Für die FDP ist die Regelung der Nachfolg e von Verteidigungsminister Karl-Theodor zu Guttenberg (CSU) allein Sache der Union . Mit einer großen Kabinettsumbildung wird bei den Liberalen nicht gerechnet. Aus der FDP-Führung hieß es am Dienstag, Guttenberg habe über seine Rücktrittsabsicht nicht mit dem Vizekanzler und Außenminister Guido Westerwelle gesprochen. Die Information über den bevorstehenden Rücktritt erhielt der FDP-Chef von Bundeskanzlerin Angela Merkel (CDU).

Guttenberg hatte am Dienstag seinen Rücktritt von allen politischen Ämtern bekanntgegeben. Der CSU-Politiker steht wegen der Vorwürfe, seine Doktorarbeit zu großen Teilen abgeschrieben zu haben, seit knapp zwei Wochen massiv in der Kritik.

Offiziell bleibt Guttenberg im Amt, bis er von Bundespräsident Christian Wulff von seinen Aufgaben entbunden ist. Die formelle Ernennung oder Entlassung eines Ministers ist Aufgabe des Bundespräsidenten. Dabei folgt er dem Vorschlag der Bundeskanzlerin.
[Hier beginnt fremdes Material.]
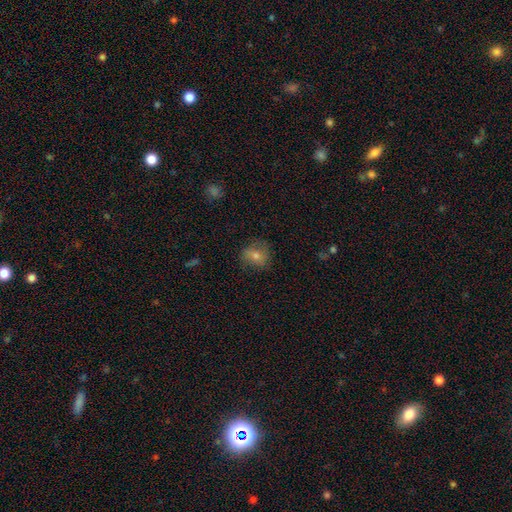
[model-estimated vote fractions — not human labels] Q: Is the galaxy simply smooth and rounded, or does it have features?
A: smooth — 60%.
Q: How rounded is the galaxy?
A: round — 75%.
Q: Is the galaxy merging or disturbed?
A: none — 75%.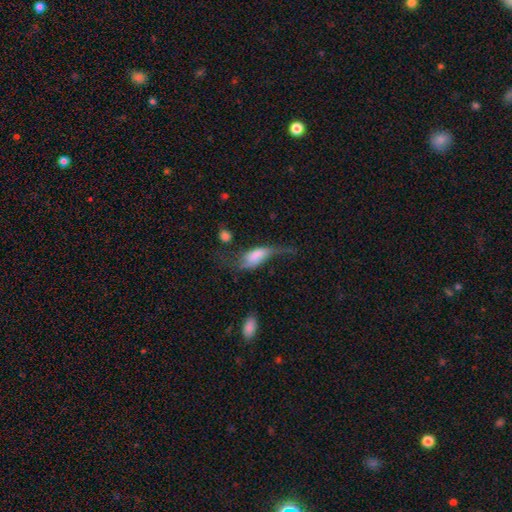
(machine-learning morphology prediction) type=smooth (51%); roundness=in between (82%); merging=major disturbance (45%).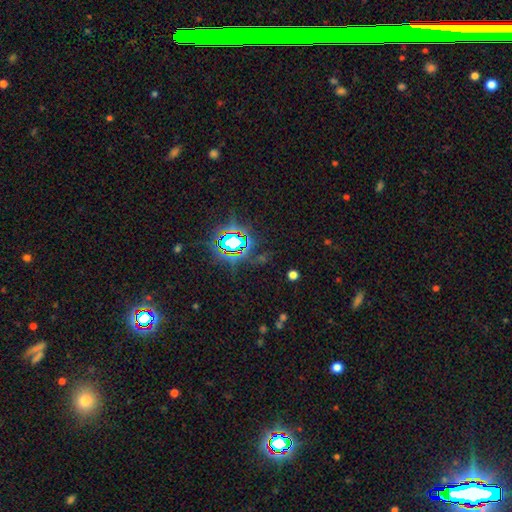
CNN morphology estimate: This is clearly a star or artifact rather than a galaxy (80%).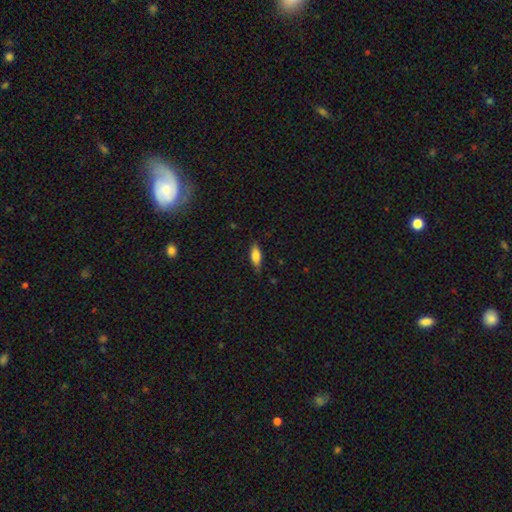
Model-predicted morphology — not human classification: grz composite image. It shows a smooth galaxy with no disk features (74%) that is in between round and cigar-shaped (67%). Merging: none (77%).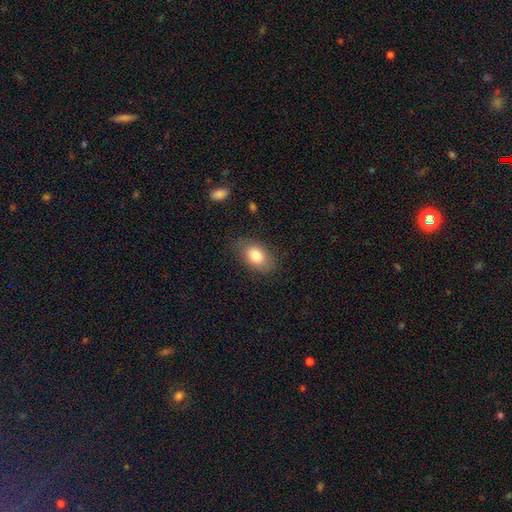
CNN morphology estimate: Smooth or featured? Predicted: smooth (p=0.79). How rounded? Predicted: in between (p=0.83). Merging? Predicted: none (p=0.76).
Allein die Kanzlerin bestimmt, wer Mitglied der Regierung werden soll, da ihr allein das Recht zur Kabinettsbildung zusteht. Die Regierungschefin wählt die Ministerinnen und Minister aus und macht einen für den Bundespräsidenten verbindlichen Vorschlag ihrer Ernennung oder Entlassung. Ein Minister kann deshalb die Kanzlerin nur um seine Entlassung bitten, wie es auch Karl-Theodor zu Guttenberg getan hat.

Außerdem entscheidet die Kanzlerin über die Zahl der Ministerinnen oder Minister und legt ihre Geschäftsbereiche fest. Die Bundeskanzlerin bestimmt die Eckpfeiler der Regierungspolitik, man spricht vom Kanzlerprinzip.

Obwohl die Bundeskanzlerin ein Weisungsrecht gegenüber den Ministern hat, sagt die Verfassung allerdings auch, dass die Bundesminister innerhalb des festgelegten politischen Rahmens ihren Geschäftsbereich selbstständig und eigenverantwortlich leiten (Ressortprinzip).